## Exercise goal
Give again the line that contains "por el contrario, trabaja principalmente con", plus every line after it to the end of the records, unchanged.
◇ ◇ ◇ ◇ ◇ ◇ ◇
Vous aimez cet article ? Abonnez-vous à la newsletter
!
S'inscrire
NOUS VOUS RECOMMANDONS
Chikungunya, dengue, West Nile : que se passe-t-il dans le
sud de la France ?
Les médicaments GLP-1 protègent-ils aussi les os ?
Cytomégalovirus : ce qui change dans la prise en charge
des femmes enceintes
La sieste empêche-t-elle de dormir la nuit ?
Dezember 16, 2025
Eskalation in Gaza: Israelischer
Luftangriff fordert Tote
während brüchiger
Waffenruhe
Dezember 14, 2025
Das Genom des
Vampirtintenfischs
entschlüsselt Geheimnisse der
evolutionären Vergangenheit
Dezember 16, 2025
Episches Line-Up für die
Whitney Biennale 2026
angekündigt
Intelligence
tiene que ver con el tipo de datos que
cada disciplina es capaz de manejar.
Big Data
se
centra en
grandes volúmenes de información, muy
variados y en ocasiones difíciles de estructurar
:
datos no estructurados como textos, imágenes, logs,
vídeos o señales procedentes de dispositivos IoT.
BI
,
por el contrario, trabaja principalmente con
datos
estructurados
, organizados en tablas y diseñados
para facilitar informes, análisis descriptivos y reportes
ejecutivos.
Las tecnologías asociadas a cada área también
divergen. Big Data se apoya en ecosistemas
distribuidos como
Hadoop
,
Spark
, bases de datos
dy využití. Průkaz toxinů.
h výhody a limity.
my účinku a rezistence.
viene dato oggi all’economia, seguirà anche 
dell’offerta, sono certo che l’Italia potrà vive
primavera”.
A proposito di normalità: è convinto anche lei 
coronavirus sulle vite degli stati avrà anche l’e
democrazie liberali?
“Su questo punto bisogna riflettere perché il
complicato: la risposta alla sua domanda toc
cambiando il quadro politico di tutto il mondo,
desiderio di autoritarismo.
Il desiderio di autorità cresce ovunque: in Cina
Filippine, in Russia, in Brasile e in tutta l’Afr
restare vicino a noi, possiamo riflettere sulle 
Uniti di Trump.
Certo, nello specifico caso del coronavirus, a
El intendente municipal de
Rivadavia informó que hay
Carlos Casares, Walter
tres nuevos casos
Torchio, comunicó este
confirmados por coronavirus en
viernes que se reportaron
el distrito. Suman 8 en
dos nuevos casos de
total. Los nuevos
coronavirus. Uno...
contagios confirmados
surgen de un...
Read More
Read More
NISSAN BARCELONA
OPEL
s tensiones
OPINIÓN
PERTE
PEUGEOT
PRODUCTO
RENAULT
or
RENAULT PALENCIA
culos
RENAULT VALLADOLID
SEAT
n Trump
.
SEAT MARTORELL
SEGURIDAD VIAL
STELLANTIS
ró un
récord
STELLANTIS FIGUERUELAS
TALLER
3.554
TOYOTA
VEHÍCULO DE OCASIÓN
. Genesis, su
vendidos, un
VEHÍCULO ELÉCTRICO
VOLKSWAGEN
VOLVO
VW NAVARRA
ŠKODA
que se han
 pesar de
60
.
◇ ◇ ◇ ◇ ◇ ◇ ◇
## Expected answer
por el contrario, trabaja principalmente con
datos
estructurados
, organizados en tablas y diseñados
para facilitar informes, análisis descriptivos y reportes
ejecutivos.
Las tecnologías asociadas a cada área también
divergen. Big Data se apoya en ecosistemas
distribuidos como
Hadoop
,
Spark
, bases de datos
dy využití. Průkaz toxinů.
h výhody a limity.
my účinku a rezistence.
viene dato oggi all’economia, seguirà anche 
dell’offerta, sono certo che l’Italia potrà vive
primavera”.
A proposito di normalità: è convinto anche lei 
coronavirus sulle vite degli stati avrà anche l’e
democrazie liberali?
“Su questo punto bisogna riflettere perché il
complicato: la risposta alla sua domanda toc
cambiando il quadro politico di tutto il mondo,
desiderio di autoritarismo.
Il desiderio di autorità cresce ovunque: in Cina
Filippine, in Russia, in Brasile e in tutta l’Afr
restare vicino a noi, possiamo riflettere sulle 
Uniti di Trump.
Certo, nello specifico caso del coronavirus, a
El intendente municipal de
Rivadavia informó que hay
Carlos Casares, Walter
tres nuevos casos
Torchio, comunicó este
confirmados por coronavirus en
viernes que se reportaron
el distrito. Suman 8 en
dos nuevos casos de
total. Los nuevos
coronavirus. Uno...
contagios confirmados
surgen de un...
Read More
Read More
NISSAN BARCELONA
OPEL
s tensiones
OPINIÓN
PERTE
PEUGEOT
PRODUCTO
RENAULT
or
RENAULT PALENCIA
culos
RENAULT VALLADOLID
SEAT
n Trump
.
SEAT MARTORELL
SEGURIDAD VIAL
STELLANTIS
ró un
récord
STELLANTIS FIGUERUELAS
TALLER
3.554
TOYOTA
VEHÍCULO DE OCASIÓN
. Genesis, su
vendidos, un
VEHÍCULO ELÉCTRICO
VOLKSWAGEN
VOLVO
VW NAVARRA
ŠKODA
que se han
 pesar de
60
.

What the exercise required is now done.